COUNTY COLLABORATES ON INTERACTIVE ART PIECES
Installations capture community’s journey through the COVID-19 pandemic
Boulder County Public Health is working with community partners to create a series of interactive art installations across the county that reflect community members’ experiences of the COVID-19 pandemic.
According to a project website, the exhibits feature “oral histories of hope and loss” from the pandemic. They were developed with guidance from residents and leaders in each municipality in the county.
All of the installations together form the Story Collective project, which is intended to capture the community’s journey through this time by expressing the “fears of the unknown woven with poignant memories, disconnects between the actions we take for ourselves and how they affect the community, and the not-so-subtle push and pull of constant, crucial, conflicting information leaving us feeling disjointed, pulled apart by violent ambivalence,” the website stated.
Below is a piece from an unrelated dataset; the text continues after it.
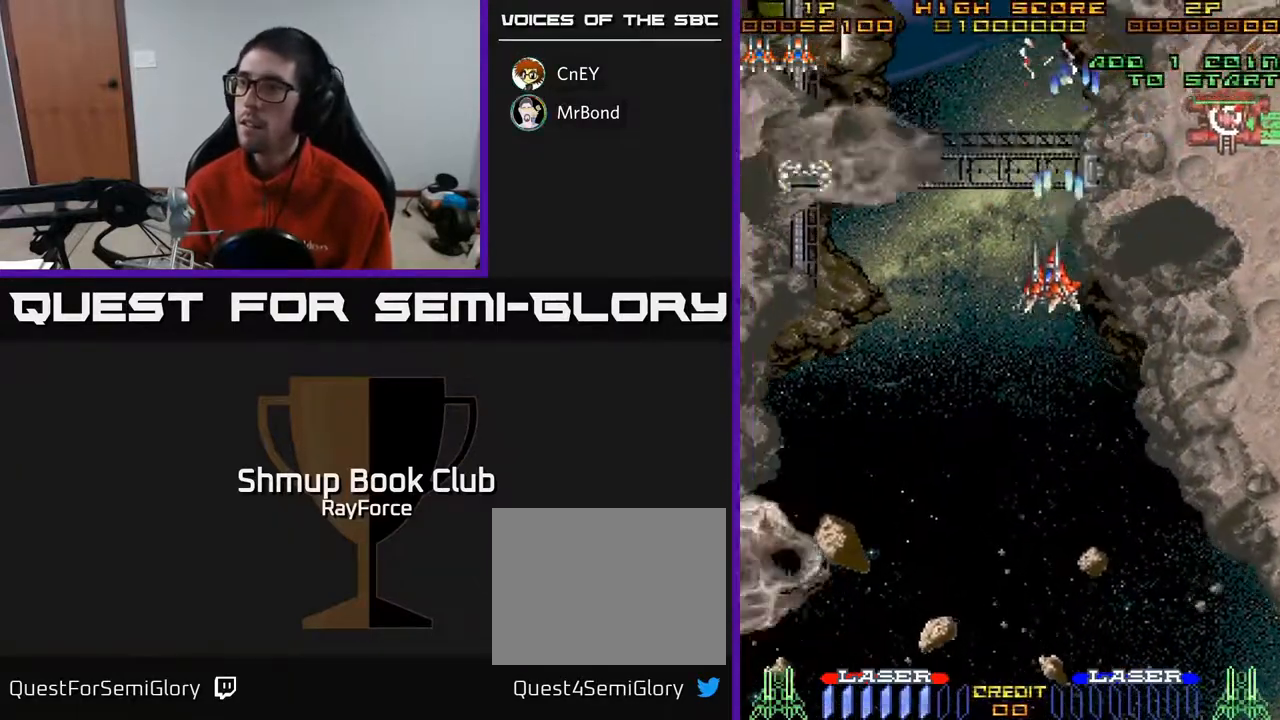
{"buttons": ["A", "DPAD_DOWN", "DPAD_LEFT"], "right_stick": "center", "events": [[267, "DPAD_DOWN", "up"], [467, "DPAD_DOWN", "down"]]}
“The campaign centers around real voices from our communities and is the result of focus groups with residents from across Boulder County,” Indira Gujral, deputy director of Boulder County Public Health, stated in a release. “This led to the creation of a design team that included local government representatives and a diverse mix of residents consisting of, among others, a University of Colorado Boulder professor, a bluegrass musician, an opera singer and an immigration activist who worked collaboratively to shape the project.”
There will be a total of six art installations, with several already installed at the Firehouse Art Center at 667 Fourth Ave. in Longmont, the Fairy Garden between the intersection of East Street and East Second Street and the western shore of Barker Reservoir in Nederland, and at 186-189 N. Public Road in Lafayette. Others are slated to be added in Lyons and Boulder in the coming months.
More information about the project is available at storycollective.co.